Adding your own agent is a few lines of Python and a restart. Swap models with a one-line change. Add tools from 100+ integrations. The template is a starting point. Read the Agno docs to learn more.

Governance & Elicitation

Most agents run tool calls with minimal oversight or auditability. In practice, we need layered authority:

  1. Tools that run freely
  2. Tools that need user approval
  3. Tools that need admin approval

Agents also need to ask questions (often called elicitation). The Claude Code team shared a great article on the AskUserQuestion tool used by Claude.

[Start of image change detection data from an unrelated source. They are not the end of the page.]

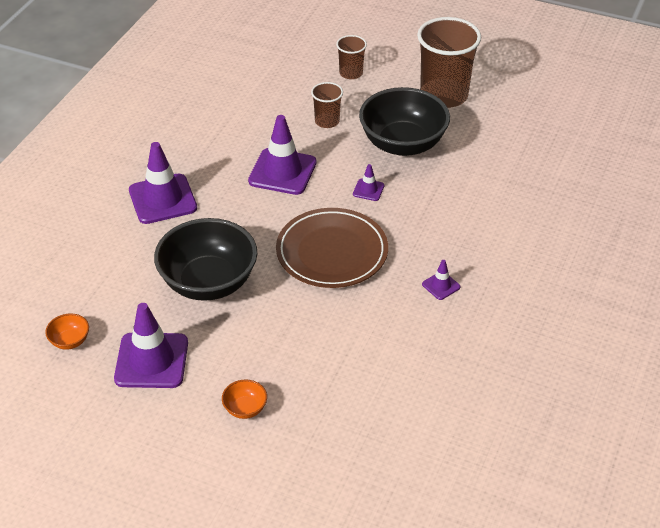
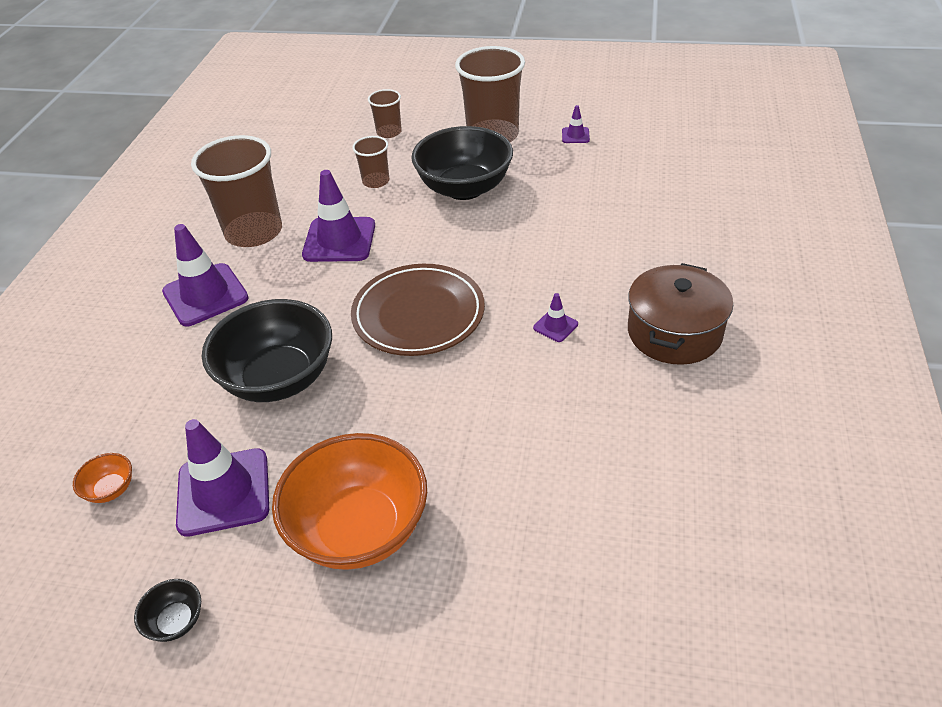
camera: 10 degrees left, 0 degrees up
(104, 442) = (176, 621): none -> black bowl
(212, 149) = (254, 232): none -> brown cup
(245, 408) = (359, 529): orange bowl -> orange bowl, size x2.46
(368, 190) = (441, 240): purple traffic cone -> purple traffic cone (575, 135)
(536, 311) = (674, 332): none -> brown pot

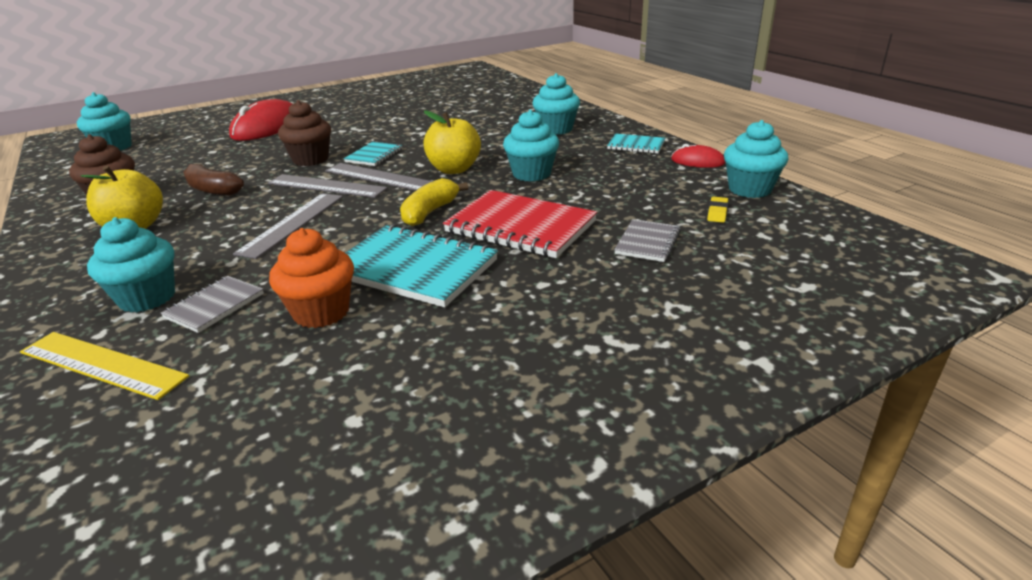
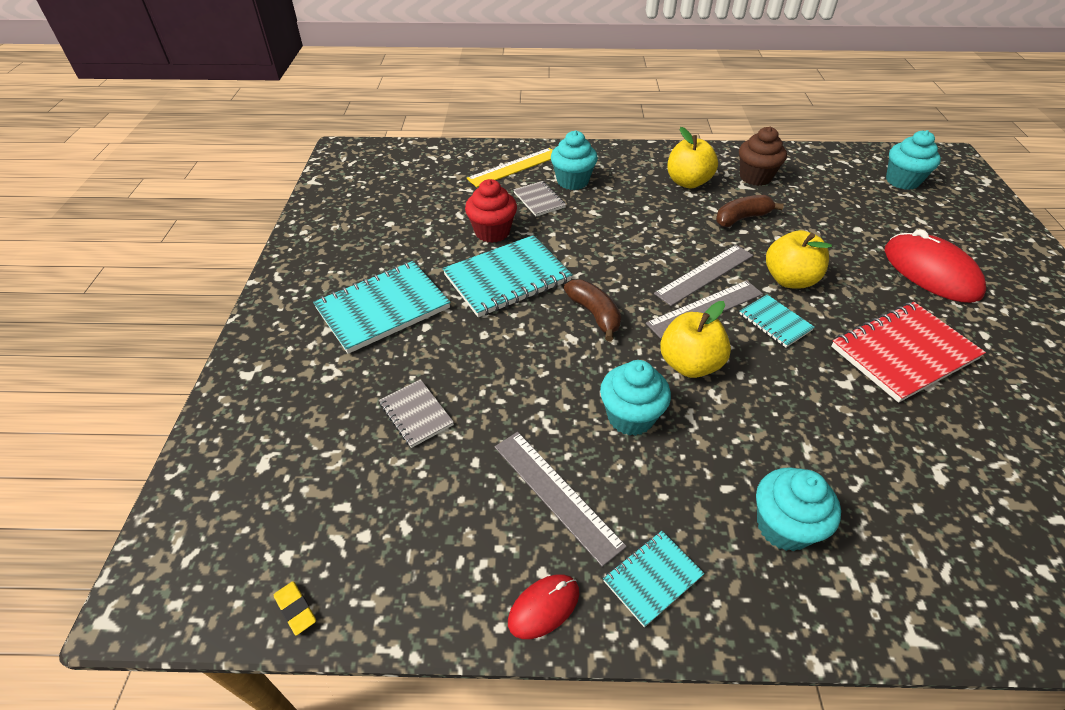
camera: 120 degrees right, 15 degrees up
(292, 224) = (634, 243): grey ruler -> grey ruler (556, 494)
(311, 159) = (789, 280): brown cupcake -> yellow apple
(321, 312) = (492, 232): orange cupcake -> red cupcake
(430, 212) = (594, 314): yellow banana -> brown banana
(520, 227) = (517, 353): red notebook -> red notebook (903, 353)
(548, 323) = (383, 308): none -> turquoise notebook
(717, 212) = (411, 507): yellow eraser -> yellow eraser (296, 609)
(750, 189) = (425, 588): turquoise cupcake -> none

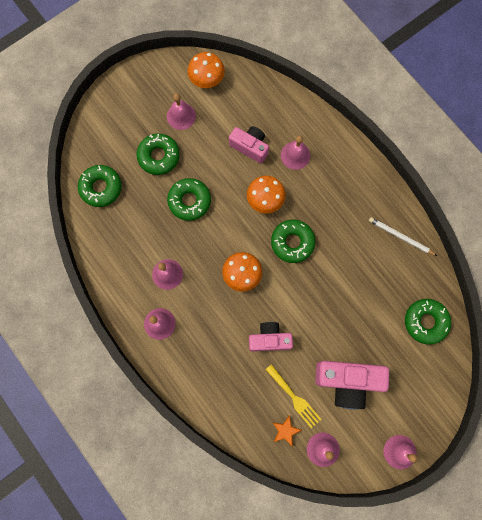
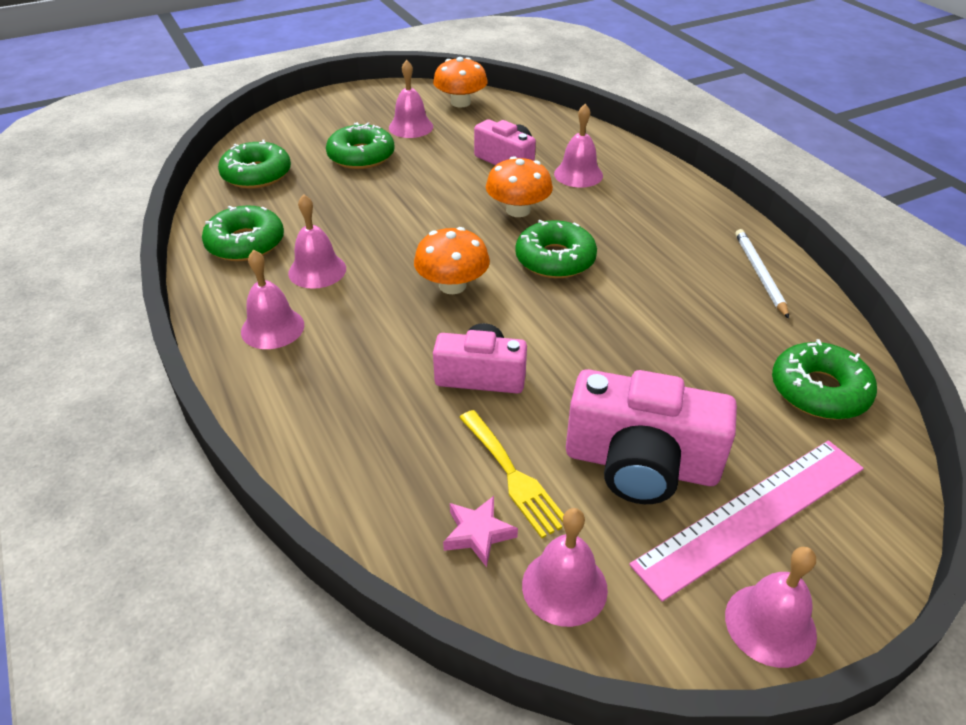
camera: 10 degrees right, 35 degrees down
(189, 201) = (391, 200): green donut -> green donut (245, 243)
(285, 430) = (478, 534): orange star -> pink star
(394, 401) = (751, 514): none -> pink ruler
(400, 237) = (759, 274): white pencil -> white pencil turned 45 degrees clockwise

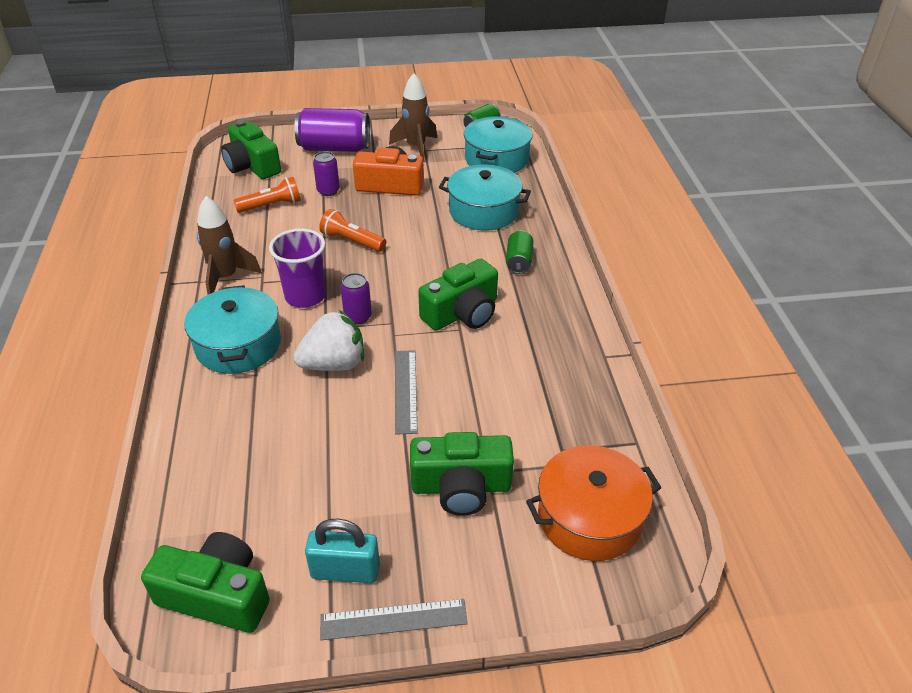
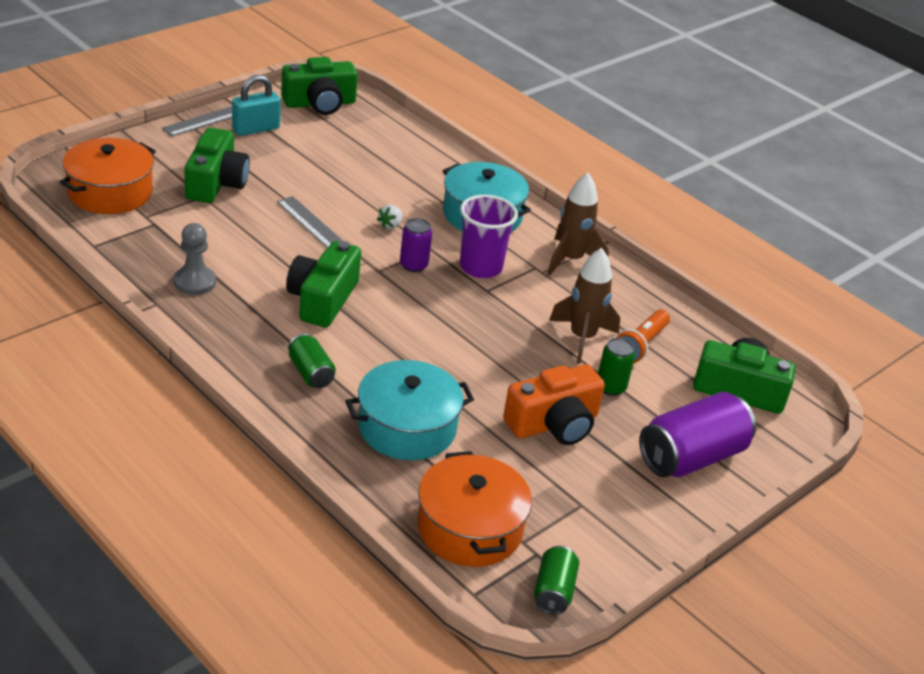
camera: 140 degrees right, 5 degrees down
(328, 191) = (610, 387): purple can -> green can
(334, 364) = (390, 225): white strawberry -> white strawberry, size x0.44
(352, 241) = (507, 335): orange flashlight -> none
(416, 147) = (596, 503): brown rocket -> brown rocket (582, 338)
(461, 487) = (216, 183): green camera -> green camera turned 135 degrees clockwise
(497, 159) = (469, 528): turquoise pot -> orange pot
(560, 366) = (194, 282): none -> grey pawn

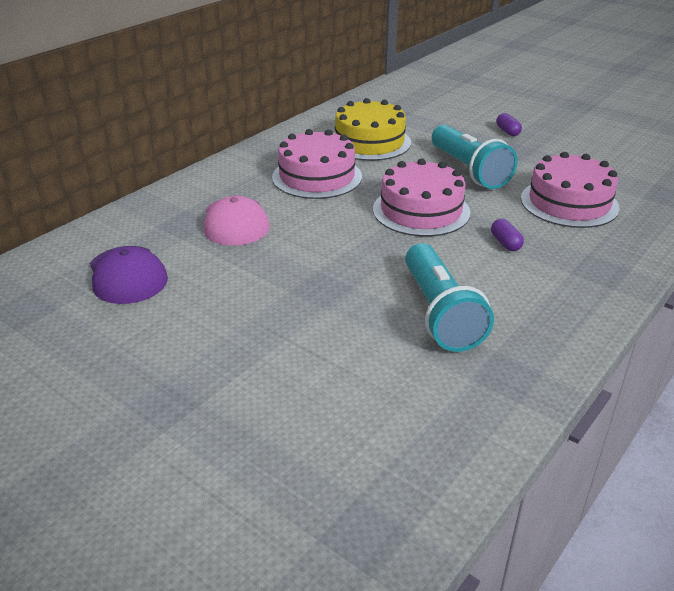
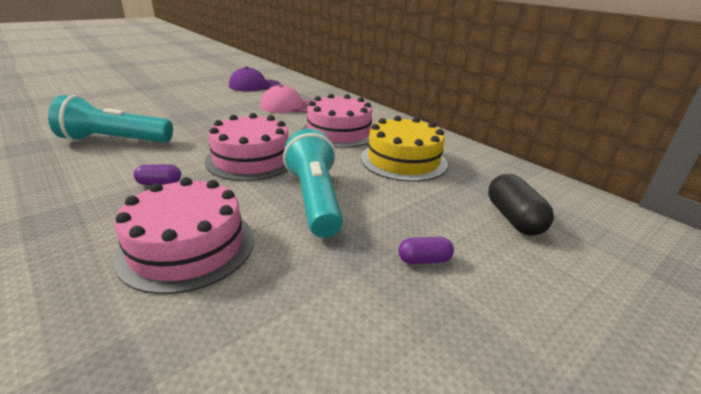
camera: 100 degrees right, 5 degrees down
(437, 107) = (513, 218): none -> black capsule
(469, 170) = (314, 199): turquoise flashlight -> turquoise flashlight turned 90 degrees clockwise

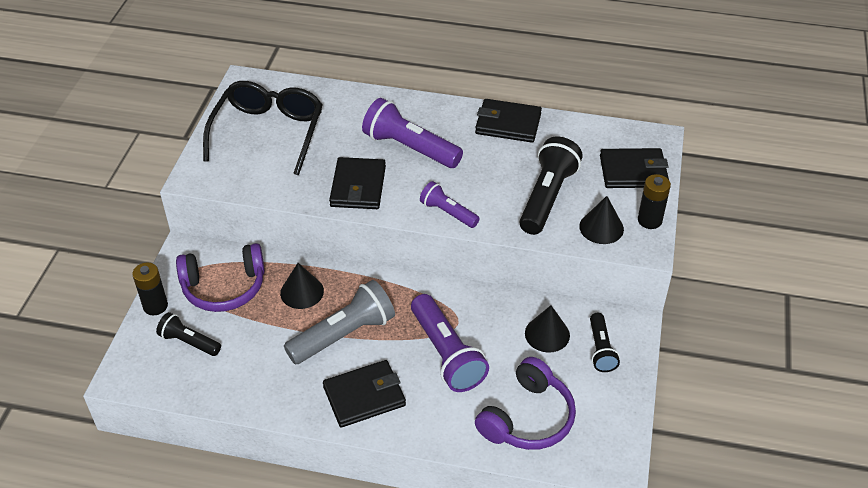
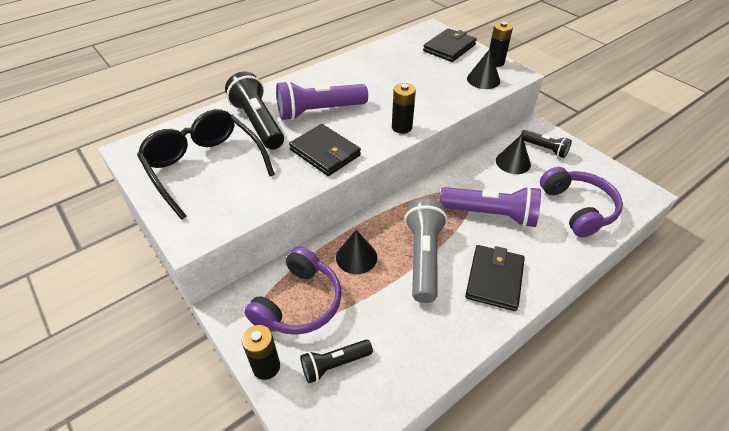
camera: 50 degrees left, 0 degrees up
(447, 213) = (402, 127): purple flashlight -> black battery
(508, 124) = (352, 65): black wallet -> none
(547, 197) = (434, 84): black flashlight -> black flashlight (258, 123)

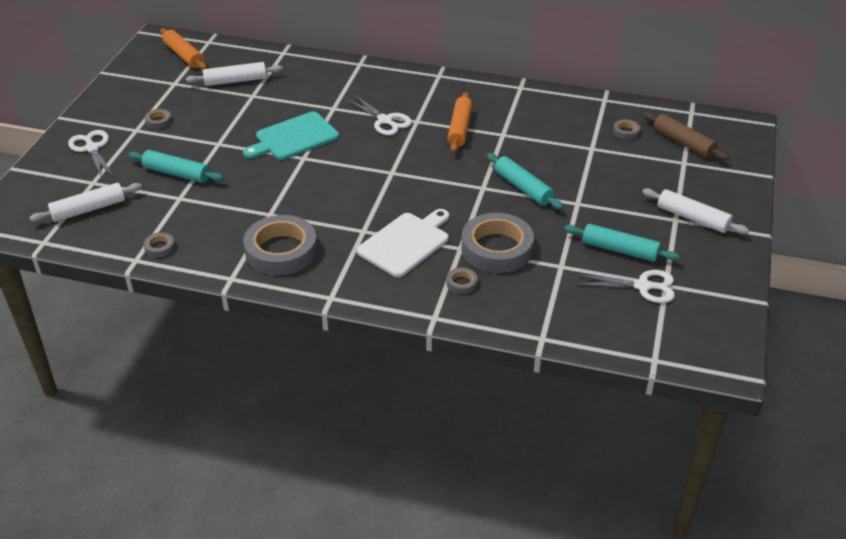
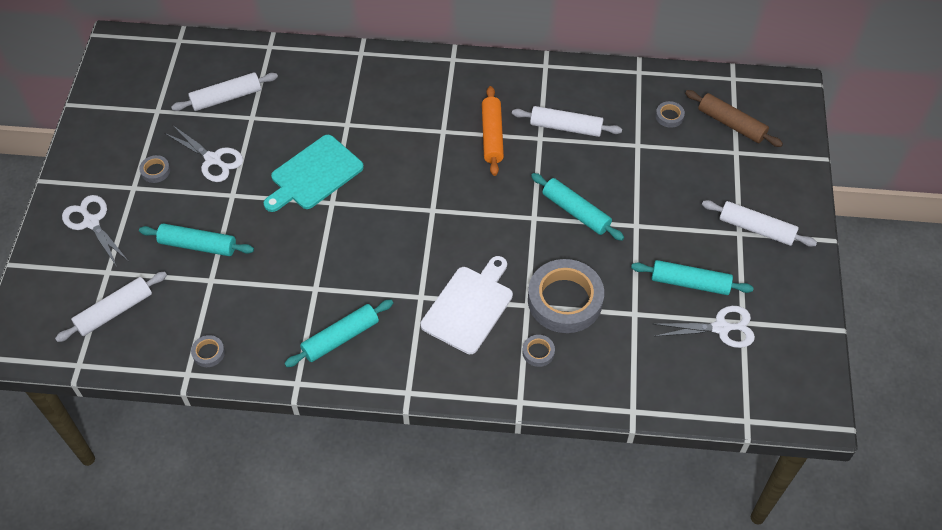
camera: 10 degrees left, 15 degrees up
(184, 55) = (156, 65): orange rolling pin -> none
(281, 251) = (340, 338): grey tape -> turquoise rolling pin
(385, 120) = (408, 135): white scissors -> white scissors (213, 159)
(528, 129) = (566, 127): none -> white rolling pin

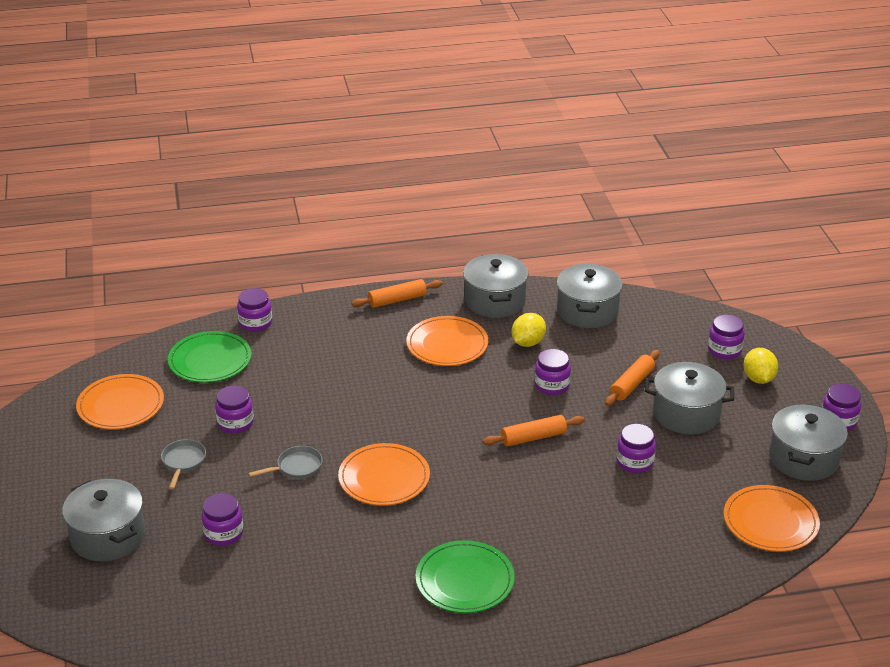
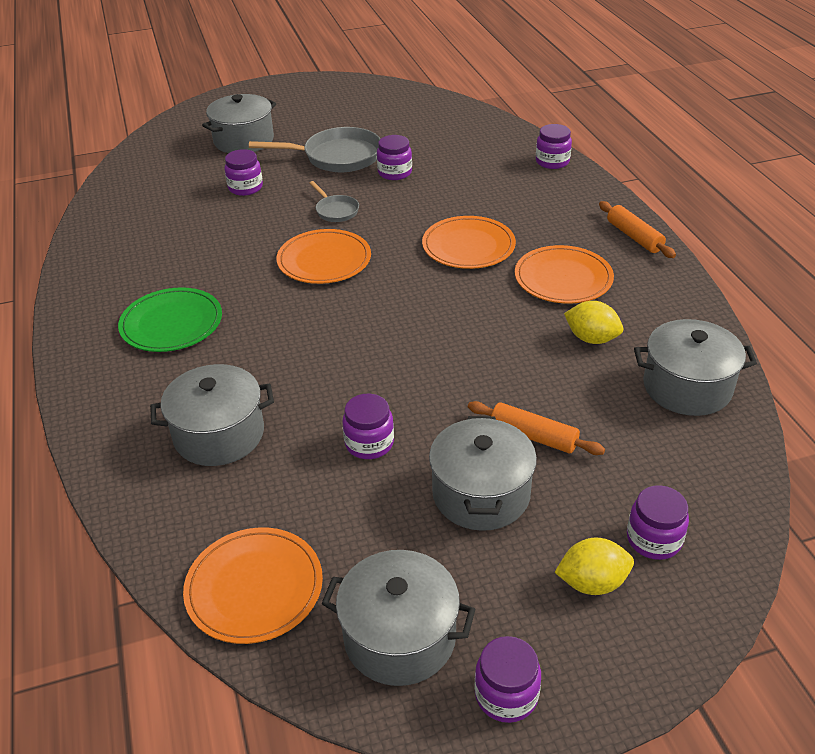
camera: 85 degrees right, 5 degrees up
(120, 405) = (408, 119): orange plate -> orange plate (468, 246)
(183, 462) = (337, 157): grey pan -> grey pan, size x1.94
(210, 360) = (484, 148): green plate -> none
(495, 301) = (669, 306): grey pot -> grey pot (219, 434)
(533, 437) = (404, 355): orange rolling pin -> none
(552, 385) = (509, 364): purple jar -> none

This is available in Agno as UserFeedbackTools. Here's a support agent that can look up orders freely, ask the customer structured questions when it needs more information, and wait for admin approval before issuing a refund:

support = Agent(
    id="support",
    name="Support",
    model=OpenAIResponses(id="gpt-5.2"),
    db=agent_db,
    tools=[
        lookup_order,             # auto-execute
        search_help_docs,         # auto-execute
        issue_refund,             # requires user confirmation
        UserFeedbackTools(),      # structured questions
    ],
    instructions=instructions,
    enable_agentic_memory=True,
)

Watch what happens when a customer asks for a refund.

  • The agent looks up the order on its own, no permission needed.
  • Then it hits a decision point: why does the customer want the refund?
  • Instead of guessing, it presents a structured question with clear options: defective, wrong item, changed mind.
  • The customer picks one. Now the agent calls the refund tool, but because refunds carry real consequences, it pauses for user approval.
  • Once approved, the agent runs the refund tool.

Three levels of agency in one conversation. You can view the full code here.

The agent knows when to act, when to ask, and when to wait. That's what governance looks like in practice. The runtime has to support all three modes, and the transitions between them have to feel natural.

Note: the approvals flow on the UI is actively being developed. The refund should wait for admin approval, not user approval. This is implemented on the SDK but not the UI yet. This is being fixed this week.

Agents are distributed systems

The 5 Levels describe how agentic software grows in capability (and complexity). The 7 Sins describe how they fail in production. The 6 Pillars describe what it takes to build them right.

The consistent message across all three: agentic software engineering is a discipline. The teams that internalize this early will ship great products. The teams that keep treating agents as scripts will continue to miss the mark.

Clone the repo. Build your first agent. Ship it where your users are.